Подмигивающая Клеопатра предупреждает насмешки в свой адрес. Она демонстрирует разными способами, что она с теми, кто может смеяться над всей этой чепухой. В фильме Джозефа Манкевица Элизабет Тейлор — Клеопатра слушает декламацию стихов Катулла. Услышав шаги приближающегося Цезаря, она немедленно устраивает соответствующее представление. «Мы не должны разочаровывать наших гостей. Ведь римляне рассказывают невероятные истории про бассейн и прислужниц, а также про мою нравственность». Когда появляется Цезарь, картина, представшая перед его глазами, ничем не напоминает вечера поэзии. Это скорее оргия. Танцовщицы кружатся под томную музыку, а почти обнажённая Клеопатра лежит, вытянувшись на шезлонге. Развратная картина, которую ожидали как вымышленный Цезарь, так и реальный зритель, представляется пародией на самое себя. Позже Клеопатра встречает римского эмиссара Руфия в ванне. Пока он ожидает встречи, мы видим, как она старательно наполняет ванну какой-то белой жидкостью (может быть, ослиным молоком?). Эта сцена пародирует, хотя, возможно, и неумышленно, сцену из «Легкомысленной Клео». Вымышленная Клеопатра насмехается над вымышленным римлянином, позволяя ему подойти совсем близко, но так и не увидеть её обнажённое тело. Постановщики фильма возбуждают зрительский интерес, показывая зрителям то, за чем те, собственно, и пришли, — тело Элизабет Тейлор. Однако сделано это вполне в духе двусмысленной кэмп-Клеопатры. Она насмехается над этим, и всё же она показывает своё тело, ведь вода (или ослиное молоко) не совсем непрозрачна, и можно заметить вожделенные округлости в нужных местах.
Такие Клеопатры, демонстрируя ли собственную учёность или принадлежащих им разряженных рабынь и сверхраззолоченные дворцы, так же как и свою подмоченную репутацию, делают это с усмешкой, подмигивая. Они обещают запретный плод: удовольствия, но отказываются привносить в это героическую торжественность, которая была неизбежным следствием отношения к таким удовольствиям как к греху, и греху опасному. Мужчина, что влюбляется в старомодного образца вамп вроде Теды Бары, теряет душу и тело, но не теряет права воспринимать себя всерьёз. Однако Клеопатры последних фильмов, поддразнивающие и ироничные, бросают более тонкий вызов установлениям традиционной морали. С какой стати они должны уважать мужчину, очарованного тем, что он сам презирает? Пока Клодет Кольбер-Клеопатра ожидает возвращения Цезаря, её служанки развлекаются, воображая себе, как могла бы выглядеть её первая брачная ночь. Она бы надела чудесное, расшитое блестками платье. «Вообрази, как великий Цезарь будет мучиться с застёжками!» — возбуждённо фантазирует Хармион. С одной стороны, это обычная фривольная болтовня. С другой — здесь есть некий подтекст, который незаметно умаляет римскую gravitas Цезаря. Поскольку он представляется не как великий муж, славный своими деяниями, а как человек, который в пылу страсти будет жаждать поскорее раздеть желанную Клеопатру. Либо он всё-таки не очень «великий», либо надо менять сами понятия «величия» и «добродетели».

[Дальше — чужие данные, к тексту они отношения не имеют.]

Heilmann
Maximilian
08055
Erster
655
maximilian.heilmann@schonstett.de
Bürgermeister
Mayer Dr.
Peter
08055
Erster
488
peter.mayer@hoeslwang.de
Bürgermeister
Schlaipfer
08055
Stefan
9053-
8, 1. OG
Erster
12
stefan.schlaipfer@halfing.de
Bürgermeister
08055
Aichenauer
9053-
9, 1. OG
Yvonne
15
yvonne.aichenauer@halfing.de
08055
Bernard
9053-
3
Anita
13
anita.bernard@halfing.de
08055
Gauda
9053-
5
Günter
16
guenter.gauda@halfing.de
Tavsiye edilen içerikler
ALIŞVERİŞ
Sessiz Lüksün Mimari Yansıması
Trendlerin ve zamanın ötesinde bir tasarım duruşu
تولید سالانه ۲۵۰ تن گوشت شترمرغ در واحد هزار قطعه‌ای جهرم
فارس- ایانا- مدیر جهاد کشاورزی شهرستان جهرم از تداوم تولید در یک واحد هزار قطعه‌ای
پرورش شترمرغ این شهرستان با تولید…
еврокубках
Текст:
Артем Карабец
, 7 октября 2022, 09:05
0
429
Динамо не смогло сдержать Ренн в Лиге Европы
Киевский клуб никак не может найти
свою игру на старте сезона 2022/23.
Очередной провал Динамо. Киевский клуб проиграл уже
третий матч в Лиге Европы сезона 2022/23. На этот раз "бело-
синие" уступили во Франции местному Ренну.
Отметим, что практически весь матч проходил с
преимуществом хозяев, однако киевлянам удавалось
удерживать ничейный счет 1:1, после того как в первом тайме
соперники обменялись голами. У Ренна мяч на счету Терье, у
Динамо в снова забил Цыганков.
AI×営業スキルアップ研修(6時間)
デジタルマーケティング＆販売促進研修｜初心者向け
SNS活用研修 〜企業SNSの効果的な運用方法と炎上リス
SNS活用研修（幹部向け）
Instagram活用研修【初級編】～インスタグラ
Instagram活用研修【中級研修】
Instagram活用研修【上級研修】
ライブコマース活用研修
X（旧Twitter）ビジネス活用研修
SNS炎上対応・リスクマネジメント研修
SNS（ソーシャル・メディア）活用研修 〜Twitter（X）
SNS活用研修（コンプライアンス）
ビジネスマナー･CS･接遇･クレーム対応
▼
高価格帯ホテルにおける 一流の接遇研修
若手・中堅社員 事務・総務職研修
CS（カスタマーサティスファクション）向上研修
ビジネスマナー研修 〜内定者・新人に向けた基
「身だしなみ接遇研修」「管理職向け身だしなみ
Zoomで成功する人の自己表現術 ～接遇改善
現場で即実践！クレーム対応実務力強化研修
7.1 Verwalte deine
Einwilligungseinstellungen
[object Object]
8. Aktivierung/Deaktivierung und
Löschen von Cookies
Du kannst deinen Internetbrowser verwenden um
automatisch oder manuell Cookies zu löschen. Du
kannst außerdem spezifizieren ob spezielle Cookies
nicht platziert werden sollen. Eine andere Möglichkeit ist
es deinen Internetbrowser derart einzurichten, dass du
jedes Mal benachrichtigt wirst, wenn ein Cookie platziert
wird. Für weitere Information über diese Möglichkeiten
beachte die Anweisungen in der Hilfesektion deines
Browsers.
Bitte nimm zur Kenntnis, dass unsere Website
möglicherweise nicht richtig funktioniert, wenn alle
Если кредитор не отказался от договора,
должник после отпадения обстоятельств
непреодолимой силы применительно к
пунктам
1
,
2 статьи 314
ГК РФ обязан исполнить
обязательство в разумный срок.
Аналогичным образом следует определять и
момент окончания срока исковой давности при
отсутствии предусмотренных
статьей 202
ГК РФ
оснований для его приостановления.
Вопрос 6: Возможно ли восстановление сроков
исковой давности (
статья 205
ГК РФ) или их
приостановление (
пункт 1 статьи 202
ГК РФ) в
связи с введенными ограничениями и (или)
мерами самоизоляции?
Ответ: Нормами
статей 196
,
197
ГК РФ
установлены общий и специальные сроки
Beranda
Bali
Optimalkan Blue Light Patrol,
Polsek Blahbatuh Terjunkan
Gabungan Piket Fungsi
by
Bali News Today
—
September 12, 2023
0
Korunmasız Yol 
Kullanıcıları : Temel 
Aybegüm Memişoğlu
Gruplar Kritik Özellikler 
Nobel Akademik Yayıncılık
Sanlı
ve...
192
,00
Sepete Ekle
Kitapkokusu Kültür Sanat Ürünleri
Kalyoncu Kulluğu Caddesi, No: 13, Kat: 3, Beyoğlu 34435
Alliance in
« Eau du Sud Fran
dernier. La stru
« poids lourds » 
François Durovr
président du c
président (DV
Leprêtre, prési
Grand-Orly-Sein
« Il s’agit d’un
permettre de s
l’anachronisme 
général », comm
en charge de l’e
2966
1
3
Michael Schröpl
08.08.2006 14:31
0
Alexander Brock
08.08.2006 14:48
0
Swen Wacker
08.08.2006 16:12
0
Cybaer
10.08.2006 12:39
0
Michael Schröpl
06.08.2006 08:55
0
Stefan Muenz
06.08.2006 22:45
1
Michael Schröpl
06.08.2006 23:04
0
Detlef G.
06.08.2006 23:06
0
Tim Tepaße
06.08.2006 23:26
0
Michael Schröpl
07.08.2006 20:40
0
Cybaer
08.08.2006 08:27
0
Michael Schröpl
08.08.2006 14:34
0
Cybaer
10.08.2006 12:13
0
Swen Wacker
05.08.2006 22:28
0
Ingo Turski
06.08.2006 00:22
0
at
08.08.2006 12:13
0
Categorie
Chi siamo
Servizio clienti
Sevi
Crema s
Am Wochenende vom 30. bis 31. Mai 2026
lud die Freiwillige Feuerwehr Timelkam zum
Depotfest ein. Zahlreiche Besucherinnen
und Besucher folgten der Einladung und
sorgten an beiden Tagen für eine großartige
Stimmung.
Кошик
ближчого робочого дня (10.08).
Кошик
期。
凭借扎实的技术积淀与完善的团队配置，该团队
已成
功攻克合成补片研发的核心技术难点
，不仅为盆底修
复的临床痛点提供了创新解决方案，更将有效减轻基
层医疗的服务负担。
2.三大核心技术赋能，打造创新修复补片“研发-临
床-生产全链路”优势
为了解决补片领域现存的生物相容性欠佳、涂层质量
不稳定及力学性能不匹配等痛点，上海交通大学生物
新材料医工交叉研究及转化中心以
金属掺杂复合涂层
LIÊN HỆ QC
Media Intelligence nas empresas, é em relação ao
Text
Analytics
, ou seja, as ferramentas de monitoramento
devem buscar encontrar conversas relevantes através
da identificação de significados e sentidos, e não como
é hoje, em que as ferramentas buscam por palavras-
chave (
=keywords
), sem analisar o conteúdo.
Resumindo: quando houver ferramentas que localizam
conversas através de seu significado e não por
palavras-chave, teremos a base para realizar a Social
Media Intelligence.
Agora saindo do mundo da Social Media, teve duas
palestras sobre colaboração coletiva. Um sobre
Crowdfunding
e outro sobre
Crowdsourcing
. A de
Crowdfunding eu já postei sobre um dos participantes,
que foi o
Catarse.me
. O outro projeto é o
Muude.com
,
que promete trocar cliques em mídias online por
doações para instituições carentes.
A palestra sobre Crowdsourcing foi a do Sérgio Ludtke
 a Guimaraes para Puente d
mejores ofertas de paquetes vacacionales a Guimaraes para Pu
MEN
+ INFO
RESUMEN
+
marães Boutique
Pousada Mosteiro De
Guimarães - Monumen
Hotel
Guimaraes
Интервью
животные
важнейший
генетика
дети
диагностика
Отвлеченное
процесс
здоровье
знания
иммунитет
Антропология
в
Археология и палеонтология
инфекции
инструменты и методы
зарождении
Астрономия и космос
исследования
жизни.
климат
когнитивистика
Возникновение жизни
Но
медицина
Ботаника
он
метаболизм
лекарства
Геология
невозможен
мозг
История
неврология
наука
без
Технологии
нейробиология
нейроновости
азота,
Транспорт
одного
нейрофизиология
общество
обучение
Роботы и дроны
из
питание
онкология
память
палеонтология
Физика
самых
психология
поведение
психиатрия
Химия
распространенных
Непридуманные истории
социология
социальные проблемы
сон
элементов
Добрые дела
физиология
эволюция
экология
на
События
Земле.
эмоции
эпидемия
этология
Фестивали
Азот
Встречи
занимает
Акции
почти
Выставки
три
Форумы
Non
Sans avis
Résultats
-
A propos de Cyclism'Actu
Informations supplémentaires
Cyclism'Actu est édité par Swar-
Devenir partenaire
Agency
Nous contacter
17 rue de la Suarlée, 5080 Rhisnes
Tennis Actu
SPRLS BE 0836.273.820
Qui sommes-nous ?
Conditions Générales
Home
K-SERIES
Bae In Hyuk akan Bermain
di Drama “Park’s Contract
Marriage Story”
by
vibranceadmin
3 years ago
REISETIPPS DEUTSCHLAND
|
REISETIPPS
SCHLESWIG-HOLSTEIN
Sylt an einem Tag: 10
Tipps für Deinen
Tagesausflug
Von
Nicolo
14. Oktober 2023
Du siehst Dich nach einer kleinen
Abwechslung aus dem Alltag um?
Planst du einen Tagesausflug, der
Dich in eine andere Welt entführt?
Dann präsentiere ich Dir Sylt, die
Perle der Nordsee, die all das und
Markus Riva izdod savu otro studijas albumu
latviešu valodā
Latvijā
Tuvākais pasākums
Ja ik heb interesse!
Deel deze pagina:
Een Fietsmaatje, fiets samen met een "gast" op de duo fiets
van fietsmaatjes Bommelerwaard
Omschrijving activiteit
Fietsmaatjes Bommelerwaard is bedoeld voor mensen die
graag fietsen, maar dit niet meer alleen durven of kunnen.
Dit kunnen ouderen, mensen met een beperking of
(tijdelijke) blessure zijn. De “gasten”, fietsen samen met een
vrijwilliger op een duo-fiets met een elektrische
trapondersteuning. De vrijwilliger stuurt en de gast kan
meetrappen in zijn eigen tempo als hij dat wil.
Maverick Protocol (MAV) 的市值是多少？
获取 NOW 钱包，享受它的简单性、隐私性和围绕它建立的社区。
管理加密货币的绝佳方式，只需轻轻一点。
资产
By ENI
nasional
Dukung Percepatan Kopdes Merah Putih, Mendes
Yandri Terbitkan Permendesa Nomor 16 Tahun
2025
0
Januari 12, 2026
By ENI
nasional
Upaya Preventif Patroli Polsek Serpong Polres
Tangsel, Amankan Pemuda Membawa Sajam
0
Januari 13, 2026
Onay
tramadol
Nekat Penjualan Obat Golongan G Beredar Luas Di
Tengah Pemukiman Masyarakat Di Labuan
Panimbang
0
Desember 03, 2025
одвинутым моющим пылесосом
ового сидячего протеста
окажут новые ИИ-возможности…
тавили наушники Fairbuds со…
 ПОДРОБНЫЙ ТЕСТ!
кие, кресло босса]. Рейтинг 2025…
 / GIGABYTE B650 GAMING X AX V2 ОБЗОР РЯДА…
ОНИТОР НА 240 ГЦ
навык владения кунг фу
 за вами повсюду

Клеопатрой, наиболее красноречиво воплотившей такую трактовку образа, была Элизабет Тейлор. Не столько своими экранизациями героини, сколько своей собственной легендарной жизнью. Сам фильм «Клеопатра», в котором она сыграла главную роль, представлял для публики лишь побочный интерес (по сравнению с теми сплетнями, что ходили вокруг постановки фильма и его звезды). Сейчас эта кинолента представляет разве что исторический интерес. В ней можно увидеть интерьеры и обстановку 1960-х годов, а не I века до н. э. Там есть впечатляющие куски, но в основном фильм сильно устарел и смотрится с удивлением, почти как нечто экзотическое. Сценарий Джозефа Манкевица, основанный на романе Карло Мариа Францеро, представляет собой попытку восстановить взгляд на историческую Клеопатру как на умного политика, образованную личность. В картине есть некоторые очень остроумные сценки. Однако в целом фильм скучный, не сравним по яркости с видением «ар деко» Сесила де Милла. Наиболее почитаемые легенды о Клеопатре начала 19б0-х годов мы находим не в самом фильме, а в разговорах и обсуждениях вокруг него. Элизабет Тейлор (Клеопатра) и Ричард Бартон (Антоний) были гораздо более впечатляющи сами по себе и давали пищу многочисленным газетным сплетням и броским заголовкам.